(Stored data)
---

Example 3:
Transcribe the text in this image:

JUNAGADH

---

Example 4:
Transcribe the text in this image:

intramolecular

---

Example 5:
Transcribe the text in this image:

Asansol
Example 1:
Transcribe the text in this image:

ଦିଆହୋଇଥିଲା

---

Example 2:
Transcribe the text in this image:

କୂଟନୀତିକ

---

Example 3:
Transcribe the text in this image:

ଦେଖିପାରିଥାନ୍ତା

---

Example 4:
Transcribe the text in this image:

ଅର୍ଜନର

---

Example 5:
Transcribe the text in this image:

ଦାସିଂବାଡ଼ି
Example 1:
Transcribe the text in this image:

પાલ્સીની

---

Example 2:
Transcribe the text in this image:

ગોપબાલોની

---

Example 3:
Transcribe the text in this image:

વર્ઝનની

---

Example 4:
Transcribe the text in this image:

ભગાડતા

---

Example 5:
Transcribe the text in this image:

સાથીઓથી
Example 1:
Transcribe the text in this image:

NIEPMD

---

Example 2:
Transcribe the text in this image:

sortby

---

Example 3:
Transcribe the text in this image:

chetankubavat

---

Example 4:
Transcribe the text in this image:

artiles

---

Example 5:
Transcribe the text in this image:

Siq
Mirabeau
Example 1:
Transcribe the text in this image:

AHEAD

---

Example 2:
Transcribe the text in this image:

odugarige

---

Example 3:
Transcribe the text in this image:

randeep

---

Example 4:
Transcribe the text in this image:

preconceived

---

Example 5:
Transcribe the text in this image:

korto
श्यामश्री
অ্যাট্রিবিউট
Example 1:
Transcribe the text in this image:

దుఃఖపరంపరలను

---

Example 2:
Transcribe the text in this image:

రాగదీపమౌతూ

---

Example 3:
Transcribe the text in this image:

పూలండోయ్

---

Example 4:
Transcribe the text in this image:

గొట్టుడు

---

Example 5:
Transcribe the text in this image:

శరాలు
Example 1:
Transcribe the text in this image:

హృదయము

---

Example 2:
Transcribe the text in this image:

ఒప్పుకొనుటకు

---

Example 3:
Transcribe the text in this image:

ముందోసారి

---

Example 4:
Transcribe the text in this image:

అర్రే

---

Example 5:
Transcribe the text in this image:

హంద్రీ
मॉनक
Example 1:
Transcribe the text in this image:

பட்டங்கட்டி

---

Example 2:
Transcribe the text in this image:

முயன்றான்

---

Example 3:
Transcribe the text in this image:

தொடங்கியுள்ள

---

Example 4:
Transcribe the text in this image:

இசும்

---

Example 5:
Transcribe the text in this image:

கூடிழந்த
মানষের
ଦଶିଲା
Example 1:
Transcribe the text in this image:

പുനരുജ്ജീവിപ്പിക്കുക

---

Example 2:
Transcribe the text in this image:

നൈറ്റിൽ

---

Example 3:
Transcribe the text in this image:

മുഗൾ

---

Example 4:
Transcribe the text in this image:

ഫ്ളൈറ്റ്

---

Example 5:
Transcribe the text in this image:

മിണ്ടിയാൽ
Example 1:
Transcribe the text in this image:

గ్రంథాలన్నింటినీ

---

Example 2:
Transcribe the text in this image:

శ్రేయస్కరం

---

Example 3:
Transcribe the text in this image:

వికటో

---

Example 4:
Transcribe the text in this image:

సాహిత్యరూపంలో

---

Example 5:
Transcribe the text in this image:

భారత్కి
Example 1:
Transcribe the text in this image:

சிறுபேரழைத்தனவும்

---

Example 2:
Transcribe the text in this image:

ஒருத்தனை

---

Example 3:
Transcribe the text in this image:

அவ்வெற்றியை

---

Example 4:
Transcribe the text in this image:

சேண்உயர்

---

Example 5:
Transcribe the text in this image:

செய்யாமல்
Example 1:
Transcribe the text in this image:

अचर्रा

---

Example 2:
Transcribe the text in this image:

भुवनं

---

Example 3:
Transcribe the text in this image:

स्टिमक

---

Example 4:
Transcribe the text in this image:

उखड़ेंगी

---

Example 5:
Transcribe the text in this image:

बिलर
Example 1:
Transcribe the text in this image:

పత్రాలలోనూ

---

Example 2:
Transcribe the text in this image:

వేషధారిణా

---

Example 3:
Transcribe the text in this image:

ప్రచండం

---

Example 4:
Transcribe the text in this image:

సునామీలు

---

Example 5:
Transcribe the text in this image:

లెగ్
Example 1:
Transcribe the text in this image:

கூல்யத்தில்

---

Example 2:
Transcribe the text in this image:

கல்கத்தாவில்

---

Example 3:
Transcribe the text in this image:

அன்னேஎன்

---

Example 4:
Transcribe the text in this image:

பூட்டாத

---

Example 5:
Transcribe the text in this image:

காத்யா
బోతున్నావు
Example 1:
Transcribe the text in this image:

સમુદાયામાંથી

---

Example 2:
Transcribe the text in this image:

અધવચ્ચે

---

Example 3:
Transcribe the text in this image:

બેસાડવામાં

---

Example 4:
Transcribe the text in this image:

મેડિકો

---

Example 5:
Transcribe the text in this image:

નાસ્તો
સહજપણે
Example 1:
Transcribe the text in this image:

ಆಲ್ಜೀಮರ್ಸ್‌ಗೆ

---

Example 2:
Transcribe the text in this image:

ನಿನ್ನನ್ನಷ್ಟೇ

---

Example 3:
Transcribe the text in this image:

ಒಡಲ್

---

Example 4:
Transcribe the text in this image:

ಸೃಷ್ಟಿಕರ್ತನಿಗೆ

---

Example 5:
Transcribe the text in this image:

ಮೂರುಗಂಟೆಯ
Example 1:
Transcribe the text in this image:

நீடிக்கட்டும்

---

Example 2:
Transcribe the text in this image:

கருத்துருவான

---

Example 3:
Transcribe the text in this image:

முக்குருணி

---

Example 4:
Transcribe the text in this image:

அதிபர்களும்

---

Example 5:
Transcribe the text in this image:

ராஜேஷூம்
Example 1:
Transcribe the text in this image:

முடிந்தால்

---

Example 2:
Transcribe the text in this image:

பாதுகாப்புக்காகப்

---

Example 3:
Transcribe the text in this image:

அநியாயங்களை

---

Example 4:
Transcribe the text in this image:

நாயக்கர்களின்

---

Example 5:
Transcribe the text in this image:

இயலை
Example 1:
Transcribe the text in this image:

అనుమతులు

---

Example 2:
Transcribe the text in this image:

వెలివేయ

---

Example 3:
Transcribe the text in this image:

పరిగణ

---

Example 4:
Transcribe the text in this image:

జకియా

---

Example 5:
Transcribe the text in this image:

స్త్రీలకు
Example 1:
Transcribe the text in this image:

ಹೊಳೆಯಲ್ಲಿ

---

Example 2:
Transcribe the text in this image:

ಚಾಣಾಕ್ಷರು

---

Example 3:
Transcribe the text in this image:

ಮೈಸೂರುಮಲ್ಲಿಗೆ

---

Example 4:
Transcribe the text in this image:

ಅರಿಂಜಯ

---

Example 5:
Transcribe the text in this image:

▸ **EXERCISE DETAILS**:
Could you output all of the records above exactly as given?

▸ **RESULT**:
---

Example 3:
Transcribe the text in this image:

JUNAGADH

---

Example 4:
Transcribe the text in this image:

intramolecular

---

Example 5:
Transcribe the text in this image:

Asansol
Example 1:
Transcribe the text in this image:

ଦିଆହୋଇଥିଲା

---

Example 2:
Transcribe the text in this image:

କୂଟନୀତିକ

---

Example 3:
Transcribe the text in this image:

ଦେଖିପାରିଥାନ୍ତା

---

Example 4:
Transcribe the text in this image:

ଅର୍ଜନର

---

Example 5:
Transcribe the text in this image:

ଦାସିଂବାଡ଼ି
Example 1:
Transcribe the text in this image:

પાલ્સીની

---

Example 2:
Transcribe the text in this image:

ગોપબાલોની

---

Example 3:
Transcribe the text in this image:

વર્ઝનની

---

Example 4:
Transcribe the text in this image:

ભગાડતા

---

Example 5:
Transcribe the text in this image:

સાથીઓથી
Example 1:
Transcribe the text in this image:

NIEPMD

---

Example 2:
Transcribe the text in this image:

sortby

---

Example 3:
Transcribe the text in this image:

chetankubavat

---

Example 4:
Transcribe the text in this image:

artiles

---

Example 5:
Transcribe the text in this image:

Siq
Mirabeau
Example 1:
Transcribe the text in this image:

AHEAD

---

Example 2:
Transcribe the text in this image:

odugarige

---

Example 3:
Transcribe the text in this image:

randeep

---

Example 4:
Transcribe the text in this image:

preconceived

---

Example 5:
Transcribe the text in this image:

korto
श्यामश्री
অ্যাট্রিবিউট
Example 1:
Transcribe the text in this image:

దుఃఖపరంపరలను

---

Example 2:
Transcribe the text in this image:

రాగదీపమౌతూ

---

Example 3:
Transcribe the text in this image:

పూలండోయ్

---

Example 4:
Transcribe the text in this image:

గొట్టుడు

---

Example 5:
Transcribe the text in this image:

శరాలు
Example 1:
Transcribe the text in this image:

హృదయము

---

Example 2:
Transcribe the text in this image:

ఒప్పుకొనుటకు

---

Example 3:
Transcribe the text in this image:

ముందోసారి

---

Example 4:
Transcribe the text in this image:

అర్రే

---

Example 5:
Transcribe the text in this image:

హంద్రీ
मॉनक
Example 1:
Transcribe the text in this image:

பட்டங்கட்டி

---

Example 2:
Transcribe the text in this image:

முயன்றான்

---

Example 3:
Transcribe the text in this image:

தொடங்கியுள்ள

---

Example 4:
Transcribe the text in this image:

இசும்

---

Example 5:
Transcribe the text in this image:

கூடிழந்த
মানষের
ଦଶିଲା
Example 1:
Transcribe the text in this image:

പുനരുജ്ജീവിപ്പിക്കുക

---

Example 2:
Transcribe the text in this image:

നൈറ്റിൽ

---

Example 3:
Transcribe the text in this image:

മുഗൾ

---

Example 4:
Transcribe the text in this image:

ഫ്ളൈറ്റ്

---

Example 5:
Transcribe the text in this image:

മിണ്ടിയാൽ
Example 1:
Transcribe the text in this image:

గ్రంథాలన్నింటినీ

---

Example 2:
Transcribe the text in this image:

శ్రేయస్కరం

---

Example 3:
Transcribe the text in this image:

వికటో

---

Example 4:
Transcribe the text in this image:

సాహిత్యరూపంలో

---

Example 5:
Transcribe the text in this image:

భారత్కి
Example 1:
Transcribe the text in this image:

சிறுபேரழைத்தனவும்

---

Example 2:
Transcribe the text in this image:

ஒருத்தனை

---

Example 3:
Transcribe the text in this image:

அவ்வெற்றியை

---

Example 4:
Transcribe the text in this image:

சேண்உயர்

---

Example 5:
Transcribe the text in this image:

செய்யாமல்
Example 1:
Transcribe the text in this image:

अचर्रा

---

Example 2:
Transcribe the text in this image:

भुवनं

---

Example 3:
Transcribe the text in this image:

स्टिमक

---

Example 4:
Transcribe the text in this image:

उखड़ेंगी

---

Example 5:
Transcribe the text in this image:

बिलर
Example 1:
Transcribe the text in this image:

పత్రాలలోనూ

---

Example 2:
Transcribe the text in this image:

వేషధారిణా

---

Example 3:
Transcribe the text in this image:

ప్రచండం

---

Example 4:
Transcribe the text in this image:

సునామీలు

---

Example 5:
Transcribe the text in this image:

లెగ్
Example 1:
Transcribe the text in this image:

கூல்யத்தில்

---

Example 2:
Transcribe the text in this image:

கல்கத்தாவில்

---

Example 3:
Transcribe the text in this image:

அன்னேஎன்

---

Example 4:
Transcribe the text in this image:

பூட்டாத

---

Example 5:
Transcribe the text in this image:

காத்யா
బోతున్నావు
Example 1:
Transcribe the text in this image:

સમુદાયામાંથી

---

Example 2:
Transcribe the text in this image:

અધવચ્ચે

---

Example 3:
Transcribe the text in this image:

બેસાડવામાં

---

Example 4:
Transcribe the text in this image:

મેડિકો

---

Example 5:
Transcribe the text in this image:

નાસ્તો
સહજપણે
Example 1:
Transcribe the text in this image:

ಆಲ್ಜೀಮರ್ಸ್‌ಗೆ

---

Example 2:
Transcribe the text in this image:

ನಿನ್ನನ್ನಷ್ಟೇ

---

Example 3:
Transcribe the text in this image:

ಒಡಲ್

---

Example 4:
Transcribe the text in this image:

ಸೃಷ್ಟಿಕರ್ತನಿಗೆ

---

Example 5:
Transcribe the text in this image:

ಮೂರುಗಂಟೆಯ
Example 1:
Transcribe the text in this image:

நீடிக்கட்டும்

---

Example 2:
Transcribe the text in this image:

கருத்துருவான

---

Example 3:
Transcribe the text in this image:

முக்குருணி

---

Example 4:
Transcribe the text in this image:

அதிபர்களும்

---

Example 5:
Transcribe the text in this image:

ராஜேஷூம்
Example 1:
Transcribe the text in this image:

முடிந்தால்

---

Example 2:
Transcribe the text in this image:

பாதுகாப்புக்காகப்

---

Example 3:
Transcribe the text in this image:

அநியாயங்களை

---

Example 4:
Transcribe the text in this image:

நாயக்கர்களின்

---

Example 5:
Transcribe the text in this image:

இயலை
Example 1:
Transcribe the text in this image:

అనుమతులు

---

Example 2:
Transcribe the text in this image:

వెలివేయ

---

Example 3:
Transcribe the text in this image:

పరిగణ

---

Example 4:
Transcribe the text in this image:

జకియా

---

Example 5:
Transcribe the text in this image:

స్త్రీలకు
Example 1:
Transcribe the text in this image:

ಹೊಳೆಯಲ್ಲಿ

---

Example 2:
Transcribe the text in this image:

ಚಾಣಾಕ್ಷರು

---

Example 3:
Transcribe the text in this image:

ಮೈಸೂರುಮಲ್ಲಿಗೆ

---

Example 4:
Transcribe the text in this image:

ಅರಿಂಜಯ

---

Example 5:
Transcribe the text in this image:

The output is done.